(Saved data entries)
——————————

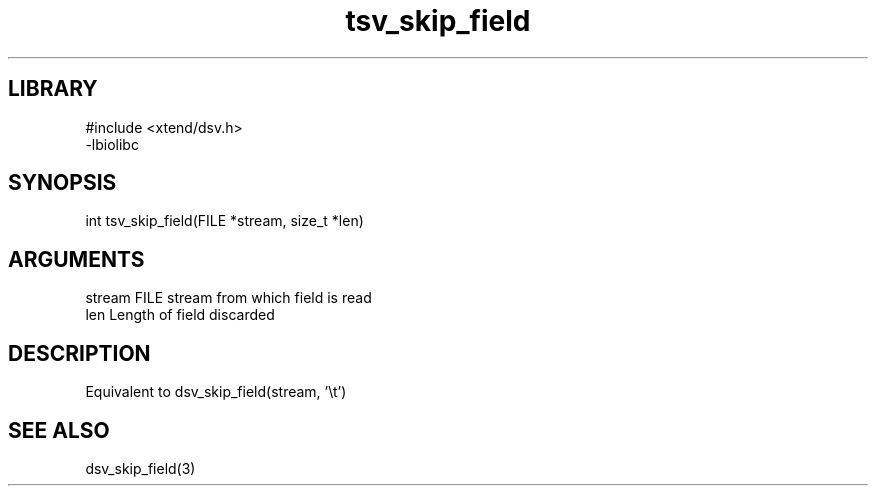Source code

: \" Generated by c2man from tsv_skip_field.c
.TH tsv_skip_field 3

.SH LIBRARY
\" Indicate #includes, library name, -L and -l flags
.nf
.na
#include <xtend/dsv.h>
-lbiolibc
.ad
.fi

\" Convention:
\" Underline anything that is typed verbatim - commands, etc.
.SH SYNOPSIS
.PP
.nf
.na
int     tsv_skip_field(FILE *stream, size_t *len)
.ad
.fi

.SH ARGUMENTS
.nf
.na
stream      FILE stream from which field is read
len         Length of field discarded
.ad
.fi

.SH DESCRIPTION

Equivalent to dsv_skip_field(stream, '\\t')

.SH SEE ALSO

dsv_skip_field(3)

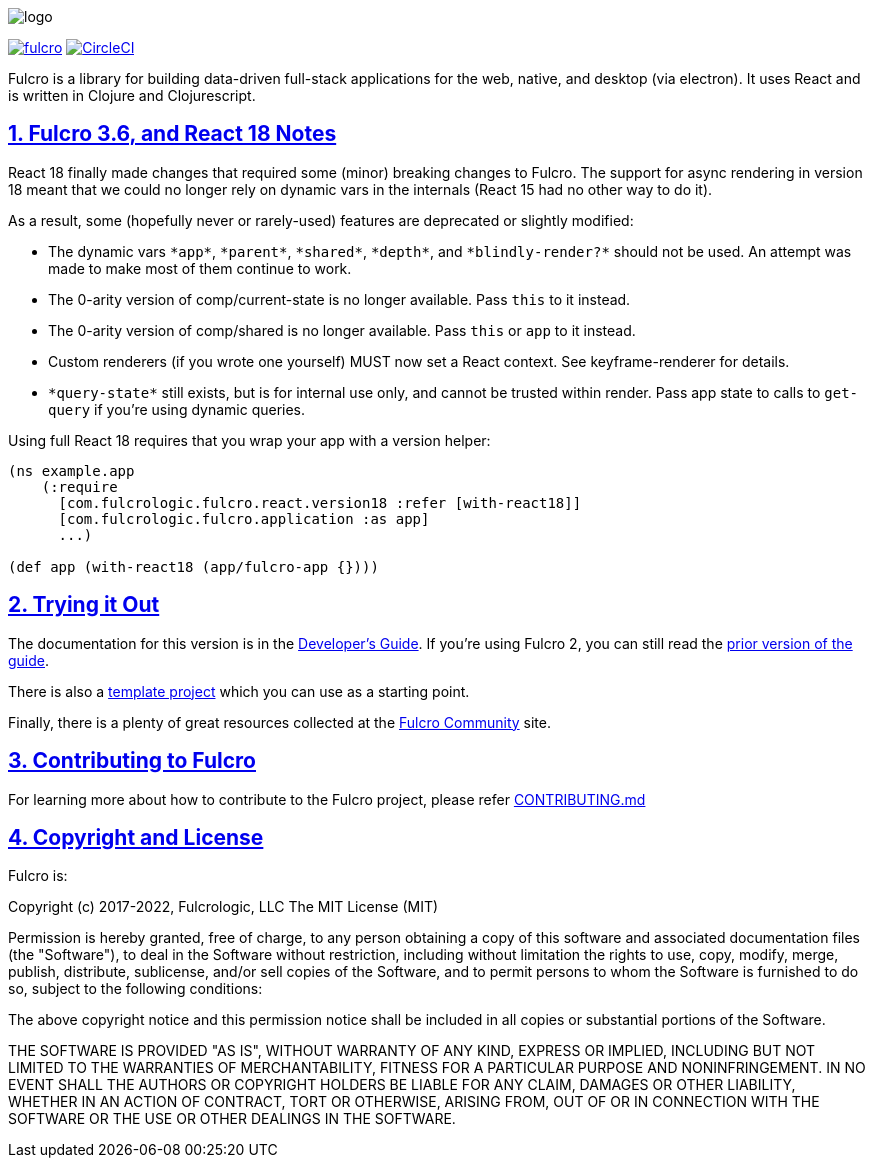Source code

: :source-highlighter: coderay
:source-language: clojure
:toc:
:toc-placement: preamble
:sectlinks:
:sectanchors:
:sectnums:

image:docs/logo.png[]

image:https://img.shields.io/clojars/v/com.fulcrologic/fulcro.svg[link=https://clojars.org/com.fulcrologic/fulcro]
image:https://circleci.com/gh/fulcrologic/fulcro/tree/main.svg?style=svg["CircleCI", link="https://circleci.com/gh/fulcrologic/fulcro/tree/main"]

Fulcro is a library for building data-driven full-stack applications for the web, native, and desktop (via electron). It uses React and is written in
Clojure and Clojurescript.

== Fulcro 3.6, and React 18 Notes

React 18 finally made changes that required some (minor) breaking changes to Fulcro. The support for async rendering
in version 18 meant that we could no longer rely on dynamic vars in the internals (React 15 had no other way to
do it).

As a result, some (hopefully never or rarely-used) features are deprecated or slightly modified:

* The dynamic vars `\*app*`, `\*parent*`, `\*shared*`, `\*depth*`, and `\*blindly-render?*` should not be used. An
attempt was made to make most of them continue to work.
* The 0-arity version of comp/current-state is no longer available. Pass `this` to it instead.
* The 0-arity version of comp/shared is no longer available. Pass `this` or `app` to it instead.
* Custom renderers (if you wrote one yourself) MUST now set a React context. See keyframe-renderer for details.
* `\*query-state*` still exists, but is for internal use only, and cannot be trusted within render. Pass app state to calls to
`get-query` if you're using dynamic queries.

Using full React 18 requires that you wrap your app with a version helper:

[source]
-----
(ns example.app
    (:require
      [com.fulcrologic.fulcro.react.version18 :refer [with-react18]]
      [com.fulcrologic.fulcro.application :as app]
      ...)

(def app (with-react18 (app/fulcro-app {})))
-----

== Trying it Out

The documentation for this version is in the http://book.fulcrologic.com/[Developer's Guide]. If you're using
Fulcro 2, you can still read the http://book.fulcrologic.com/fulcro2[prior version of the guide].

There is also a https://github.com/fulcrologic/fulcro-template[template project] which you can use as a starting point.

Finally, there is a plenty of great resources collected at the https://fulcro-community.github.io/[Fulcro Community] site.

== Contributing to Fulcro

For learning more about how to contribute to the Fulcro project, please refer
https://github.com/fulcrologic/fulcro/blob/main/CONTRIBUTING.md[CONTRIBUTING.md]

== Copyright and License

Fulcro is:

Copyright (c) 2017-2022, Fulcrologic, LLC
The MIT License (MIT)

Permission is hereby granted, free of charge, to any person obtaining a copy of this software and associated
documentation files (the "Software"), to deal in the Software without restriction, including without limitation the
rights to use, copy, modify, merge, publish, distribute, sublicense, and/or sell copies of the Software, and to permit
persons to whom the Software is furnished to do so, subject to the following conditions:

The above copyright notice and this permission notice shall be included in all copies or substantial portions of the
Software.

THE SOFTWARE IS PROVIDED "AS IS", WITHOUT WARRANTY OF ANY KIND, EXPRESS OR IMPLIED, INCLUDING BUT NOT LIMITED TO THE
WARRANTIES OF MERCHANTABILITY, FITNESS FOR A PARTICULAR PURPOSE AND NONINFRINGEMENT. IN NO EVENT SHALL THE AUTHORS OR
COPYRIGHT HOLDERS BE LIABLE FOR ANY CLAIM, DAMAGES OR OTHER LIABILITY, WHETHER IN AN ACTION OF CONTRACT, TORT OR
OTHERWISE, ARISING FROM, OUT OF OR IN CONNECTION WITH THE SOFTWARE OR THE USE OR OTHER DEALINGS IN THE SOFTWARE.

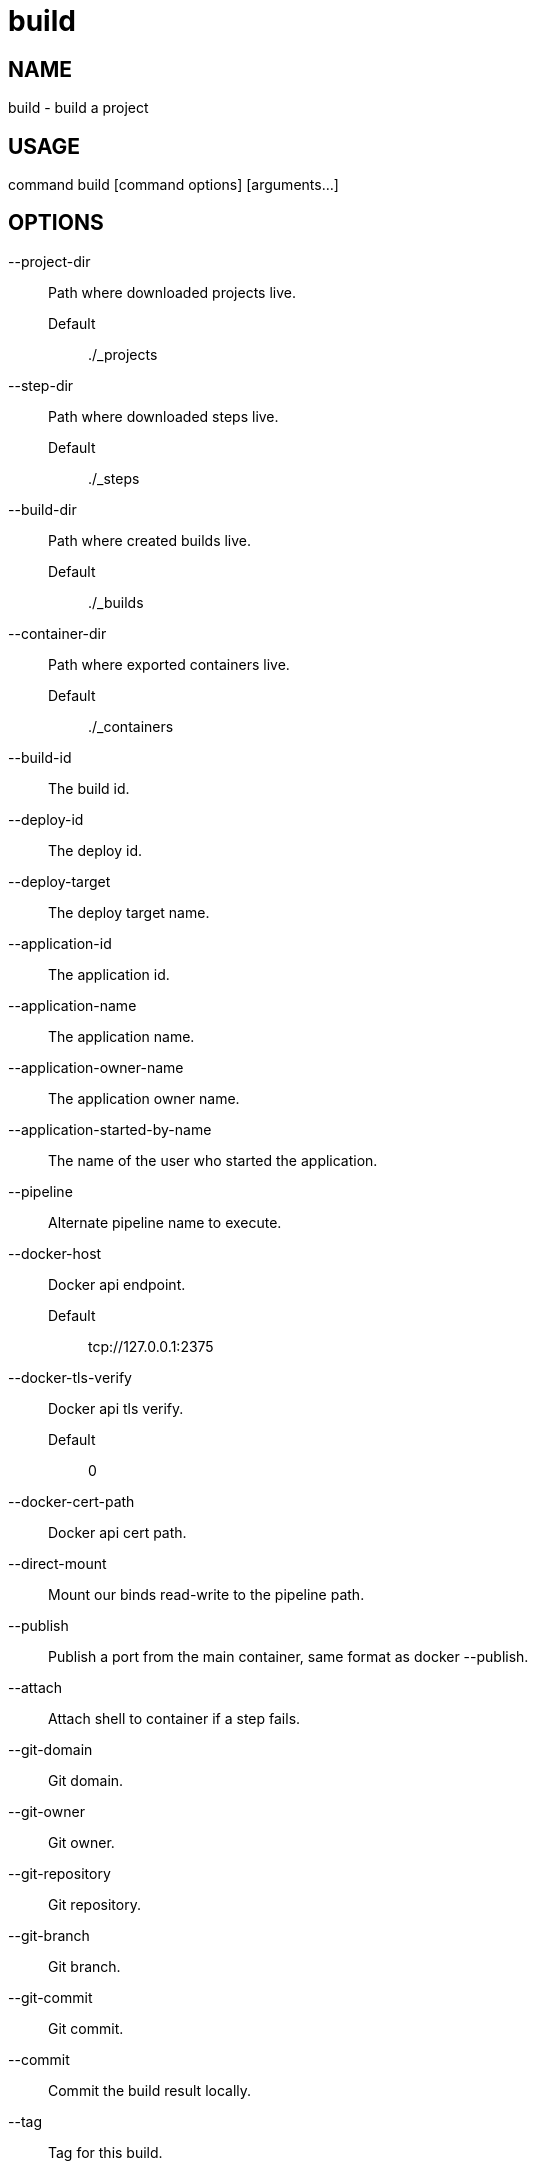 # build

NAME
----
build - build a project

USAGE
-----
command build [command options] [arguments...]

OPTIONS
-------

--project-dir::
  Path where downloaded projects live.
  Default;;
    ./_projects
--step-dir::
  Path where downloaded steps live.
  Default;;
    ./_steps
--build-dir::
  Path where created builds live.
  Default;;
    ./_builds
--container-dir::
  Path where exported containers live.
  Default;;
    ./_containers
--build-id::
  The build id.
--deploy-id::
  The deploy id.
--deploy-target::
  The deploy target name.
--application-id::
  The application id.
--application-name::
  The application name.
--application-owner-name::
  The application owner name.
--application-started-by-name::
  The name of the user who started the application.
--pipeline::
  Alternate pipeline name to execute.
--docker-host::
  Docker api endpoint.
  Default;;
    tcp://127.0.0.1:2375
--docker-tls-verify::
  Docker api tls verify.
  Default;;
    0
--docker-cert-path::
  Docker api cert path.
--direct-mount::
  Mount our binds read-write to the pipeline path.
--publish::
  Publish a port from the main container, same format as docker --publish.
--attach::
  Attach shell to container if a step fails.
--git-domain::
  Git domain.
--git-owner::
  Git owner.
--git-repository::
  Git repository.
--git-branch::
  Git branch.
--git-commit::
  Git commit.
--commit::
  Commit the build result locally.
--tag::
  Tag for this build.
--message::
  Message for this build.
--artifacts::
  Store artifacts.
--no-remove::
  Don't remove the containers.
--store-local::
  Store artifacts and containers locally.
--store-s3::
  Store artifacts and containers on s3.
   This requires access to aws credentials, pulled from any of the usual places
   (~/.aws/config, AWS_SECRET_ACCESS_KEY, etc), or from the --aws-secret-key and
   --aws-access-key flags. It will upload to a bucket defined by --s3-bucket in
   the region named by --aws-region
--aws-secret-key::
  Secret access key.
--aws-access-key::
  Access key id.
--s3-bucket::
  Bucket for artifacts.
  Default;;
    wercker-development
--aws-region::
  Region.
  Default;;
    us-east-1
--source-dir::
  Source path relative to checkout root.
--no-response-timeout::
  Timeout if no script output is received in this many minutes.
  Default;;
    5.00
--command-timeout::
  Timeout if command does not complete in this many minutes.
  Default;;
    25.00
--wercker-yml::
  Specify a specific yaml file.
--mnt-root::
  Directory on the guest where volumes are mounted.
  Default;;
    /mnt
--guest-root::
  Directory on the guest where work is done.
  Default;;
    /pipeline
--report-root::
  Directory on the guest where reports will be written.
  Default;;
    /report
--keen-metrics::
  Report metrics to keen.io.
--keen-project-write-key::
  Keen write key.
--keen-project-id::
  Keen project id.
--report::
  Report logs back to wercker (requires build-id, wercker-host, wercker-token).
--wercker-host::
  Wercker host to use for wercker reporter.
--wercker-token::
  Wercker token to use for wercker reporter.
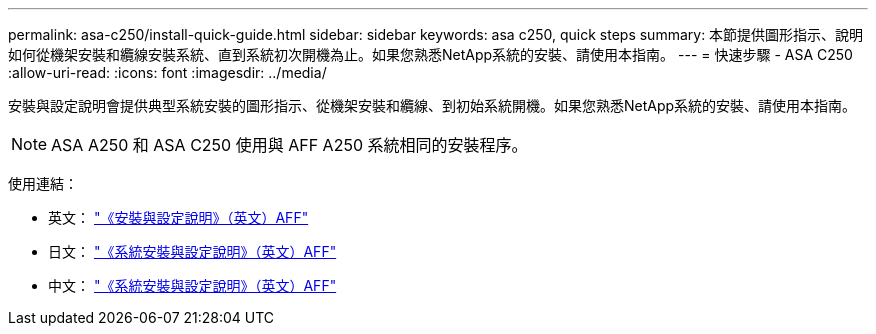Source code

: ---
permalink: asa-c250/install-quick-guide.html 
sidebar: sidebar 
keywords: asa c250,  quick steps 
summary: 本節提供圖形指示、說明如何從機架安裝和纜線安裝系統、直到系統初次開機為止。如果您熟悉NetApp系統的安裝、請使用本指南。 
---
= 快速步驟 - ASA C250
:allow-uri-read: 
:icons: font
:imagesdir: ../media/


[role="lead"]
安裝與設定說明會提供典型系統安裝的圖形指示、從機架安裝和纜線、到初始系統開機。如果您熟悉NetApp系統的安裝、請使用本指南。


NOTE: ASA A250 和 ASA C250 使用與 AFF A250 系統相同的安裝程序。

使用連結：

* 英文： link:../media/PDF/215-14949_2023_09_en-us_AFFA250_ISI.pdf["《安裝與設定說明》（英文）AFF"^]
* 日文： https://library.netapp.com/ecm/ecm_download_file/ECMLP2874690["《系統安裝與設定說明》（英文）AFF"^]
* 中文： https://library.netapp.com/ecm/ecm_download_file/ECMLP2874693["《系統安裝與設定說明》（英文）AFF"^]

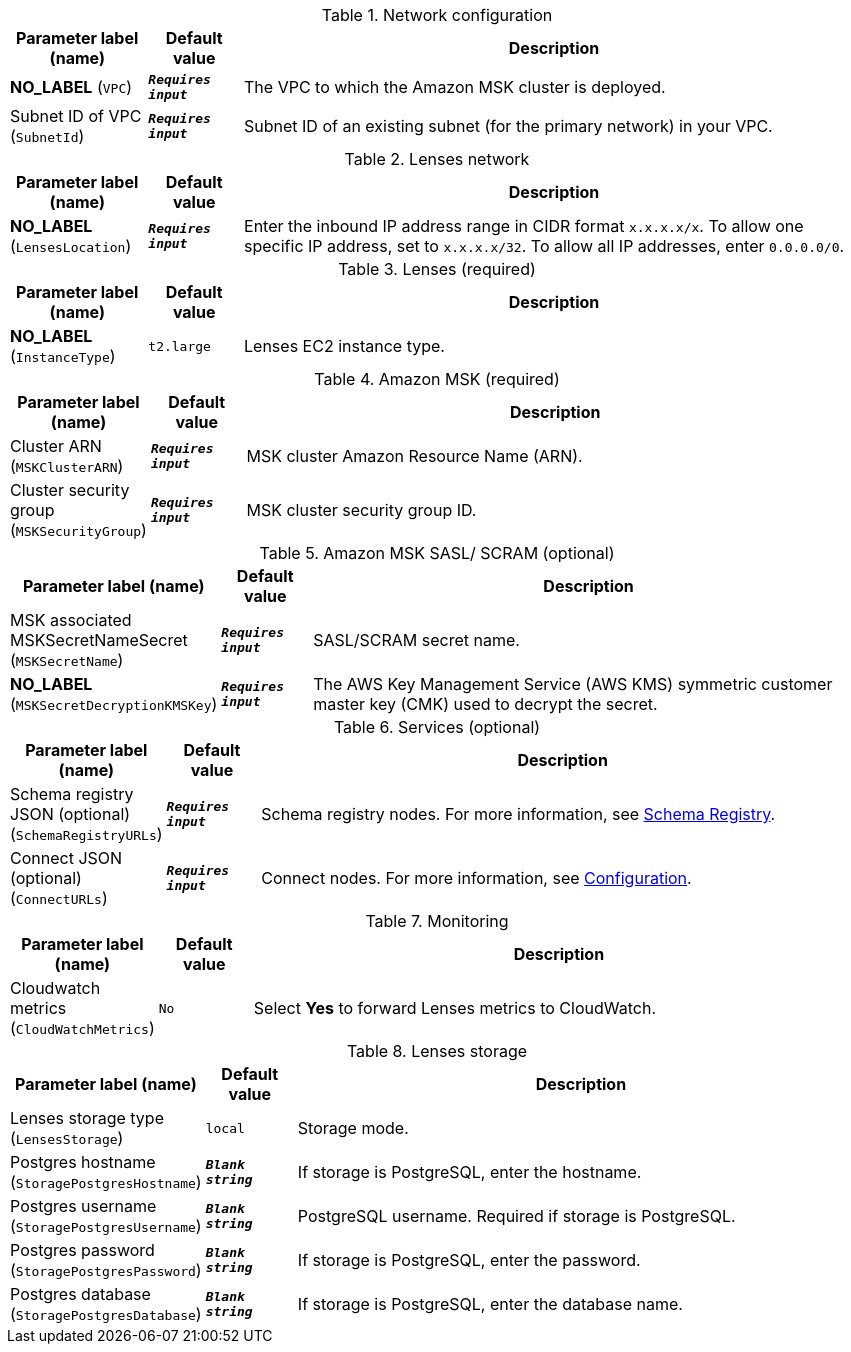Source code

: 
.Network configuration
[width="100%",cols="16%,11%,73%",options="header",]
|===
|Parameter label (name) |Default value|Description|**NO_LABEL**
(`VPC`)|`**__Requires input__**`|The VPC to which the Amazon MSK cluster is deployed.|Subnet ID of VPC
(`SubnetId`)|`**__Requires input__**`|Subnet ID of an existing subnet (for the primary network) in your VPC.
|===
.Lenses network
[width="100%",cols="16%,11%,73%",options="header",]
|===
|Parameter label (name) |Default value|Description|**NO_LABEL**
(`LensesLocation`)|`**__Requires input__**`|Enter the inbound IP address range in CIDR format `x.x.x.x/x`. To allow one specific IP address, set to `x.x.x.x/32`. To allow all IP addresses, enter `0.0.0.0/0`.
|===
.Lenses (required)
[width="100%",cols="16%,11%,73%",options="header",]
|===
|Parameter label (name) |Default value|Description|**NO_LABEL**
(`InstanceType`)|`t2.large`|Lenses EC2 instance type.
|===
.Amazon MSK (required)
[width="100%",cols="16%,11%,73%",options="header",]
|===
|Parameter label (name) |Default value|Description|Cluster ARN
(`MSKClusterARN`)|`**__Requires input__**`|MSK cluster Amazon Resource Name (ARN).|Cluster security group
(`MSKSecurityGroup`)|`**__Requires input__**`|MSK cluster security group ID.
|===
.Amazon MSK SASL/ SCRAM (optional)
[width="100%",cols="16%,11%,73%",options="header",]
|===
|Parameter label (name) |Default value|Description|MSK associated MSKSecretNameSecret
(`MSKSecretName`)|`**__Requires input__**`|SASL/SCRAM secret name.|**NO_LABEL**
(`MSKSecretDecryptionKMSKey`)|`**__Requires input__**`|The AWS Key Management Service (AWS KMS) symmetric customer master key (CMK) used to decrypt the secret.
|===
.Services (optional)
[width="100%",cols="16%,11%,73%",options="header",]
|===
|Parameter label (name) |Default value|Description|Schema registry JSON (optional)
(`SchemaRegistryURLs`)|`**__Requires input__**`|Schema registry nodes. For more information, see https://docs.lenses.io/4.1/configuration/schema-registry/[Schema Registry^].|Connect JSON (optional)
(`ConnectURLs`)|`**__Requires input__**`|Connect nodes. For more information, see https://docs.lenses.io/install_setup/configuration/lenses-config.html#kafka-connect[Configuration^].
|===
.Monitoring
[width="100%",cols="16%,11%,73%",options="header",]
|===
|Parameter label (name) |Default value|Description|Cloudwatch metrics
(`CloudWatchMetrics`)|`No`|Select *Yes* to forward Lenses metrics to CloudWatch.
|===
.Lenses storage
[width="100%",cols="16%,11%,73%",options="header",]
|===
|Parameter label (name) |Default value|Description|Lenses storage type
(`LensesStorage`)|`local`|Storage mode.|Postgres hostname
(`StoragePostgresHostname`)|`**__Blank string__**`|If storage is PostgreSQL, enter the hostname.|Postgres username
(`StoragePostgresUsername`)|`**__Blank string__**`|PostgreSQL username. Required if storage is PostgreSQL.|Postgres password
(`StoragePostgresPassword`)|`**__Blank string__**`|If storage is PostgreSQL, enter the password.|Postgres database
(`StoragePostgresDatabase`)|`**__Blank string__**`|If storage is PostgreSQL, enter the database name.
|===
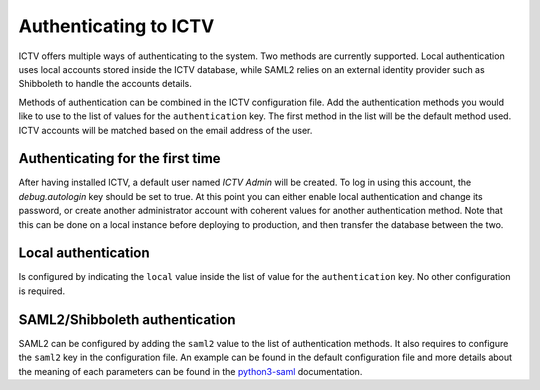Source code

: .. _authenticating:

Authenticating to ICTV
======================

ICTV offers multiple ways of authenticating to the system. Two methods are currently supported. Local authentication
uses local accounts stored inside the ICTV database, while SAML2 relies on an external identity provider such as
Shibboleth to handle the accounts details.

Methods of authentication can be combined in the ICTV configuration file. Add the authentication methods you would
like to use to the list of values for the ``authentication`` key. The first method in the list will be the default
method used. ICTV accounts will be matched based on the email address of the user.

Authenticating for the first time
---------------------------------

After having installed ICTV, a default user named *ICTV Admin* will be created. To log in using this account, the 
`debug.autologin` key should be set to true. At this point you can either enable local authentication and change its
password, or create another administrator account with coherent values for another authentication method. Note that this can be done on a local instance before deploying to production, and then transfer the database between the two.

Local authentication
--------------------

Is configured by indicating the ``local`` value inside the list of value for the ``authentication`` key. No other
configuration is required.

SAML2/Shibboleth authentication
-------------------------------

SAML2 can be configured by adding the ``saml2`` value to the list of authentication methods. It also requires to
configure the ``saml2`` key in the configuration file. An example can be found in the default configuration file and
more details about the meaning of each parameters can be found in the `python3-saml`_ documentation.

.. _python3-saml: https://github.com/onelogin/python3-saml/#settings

——————————

◆ **What is needed**
Please go through the data above and copy each line that has the word "minutes".

◆ **Output of the task**
  Timeout if no script output is received in this many minutes.
  Timeout if command does not complete in this many minutes.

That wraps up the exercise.